Saturday, 29 December 2007

ia! ia!

so, tonight we pulled out the shiny new Arkham Horror boardgame for the first time and tried to give it a go.

First, don't do this if you don't have at least four hours to kill. It's not like any of us were going anywhere, but I wasn't expecting a game to run as long as it did... I don't even KNOW how long we were playing, except that by the end of it I walked away from the table to get some food and some aspirin (headache) and refused to come back.

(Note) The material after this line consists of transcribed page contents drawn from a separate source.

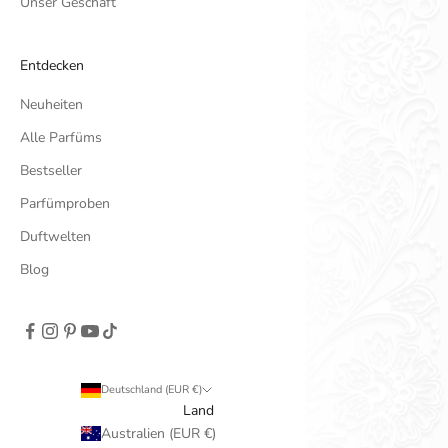
Unser Geschäft
Entdecken
Neuheiten
Alle Parfüms
Bestseller
Parfümproben
Duftwelten
Blog
Deutschland (EUR €)
Land
Australien (EUR €)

The game is MASSIVELY complicated. There are fifty zillion different pieces, some of which are completely unnecessary, all of which make it take ages just to set the game up. If you've never played a hardcore boardgame you seriously have no concept of how many pieces we're talking. This isn't Monopoly. I think there are over twenty different types of card deck to draw from, and hundreds of different tokens and doodads... The rules are tangled up enough that we were constantly discovering new things we were supposed to have done in the past and having to carefully walk through what order events occur in, over and over again. And most importantly, we had no idea how to actually win the game. That is, we had some vague concept of a few victory conditions but didn't have any idea how to achieve them. We spent HOURS at this game heading for our inexorable demise and made absolutely no progress towards winning. We were doing something that seemed reasonable, but actually wasn't.

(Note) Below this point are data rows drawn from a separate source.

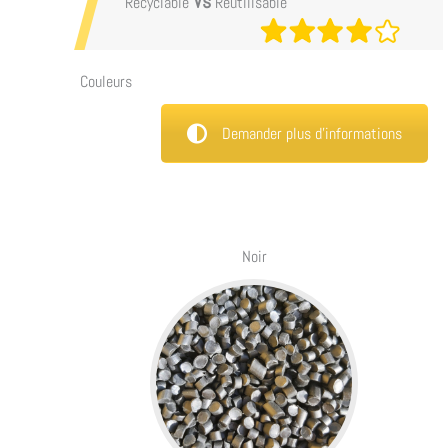
Vs
Recyclable
Réutilisable
Couleurs
Demander plus d’informations
Noir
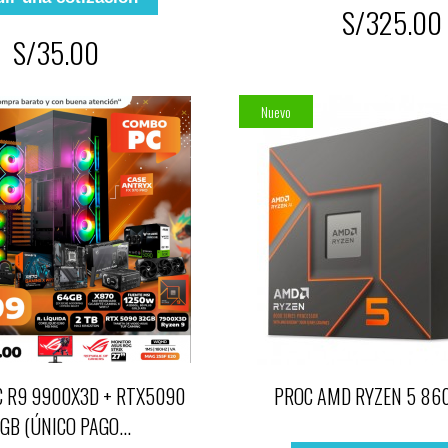
S/325.00
S/35.00
Nuevo
 R9 9900X3D + RTX5090
PROC AMD RYZEN 5 86
GB (ÚNICO PAGO...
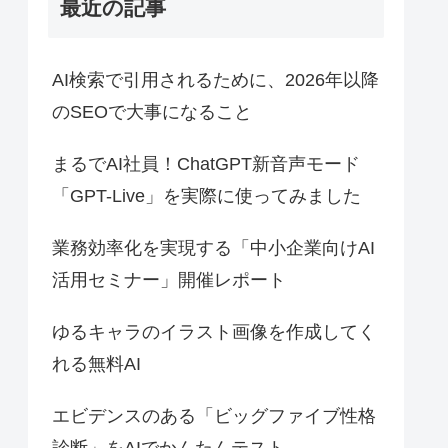
最近の記事
AI検索で引用されるために、2026年以降
のSEOで大事になること
まるでAI社員！ChatGPT新音声モード
「GPT-Live」を実際に使ってみました
業務効率化を実現する「中小企業向けAI
活用セミナー」開催レポート
ゆるキャラのイラスト画像を作成してく
れる無料AI
エビデンスのある「ビッグファイブ性格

Dying horribly until we all learned the strategies for success would be reasonable if the game didn't take so long. Also, the magic system doesn't really work for me... I would have been happier with more items that would definitely work but only work once, so that there would have been reasonable strategy in "Use it or save it?" instead of needing a degree in statistics:

If I roll 2d6 and at least one of them is 5 or 6 then I will be able to roll 5d6 and if at least two of them are 5 or 6 then I will survive. If I roll 2d6 and neither of them is 5 or 6 then I will have to roll 3d6 and if at least two of them are 5 or 6 then I will survive. What are my chances of surviving? I'm sure SOMEONE reading this journal can do that in their head easily. I look at it and just say "I'm doomed, aren't I?" Which, while it may be right, doesn't help when trying to weigh up multiple options and all of them equate in my mind to "... this is never going to work."

Anyway, now that we've read reviews and have some idea of what a successful strategy is, we'll try it again and maybe it will work better.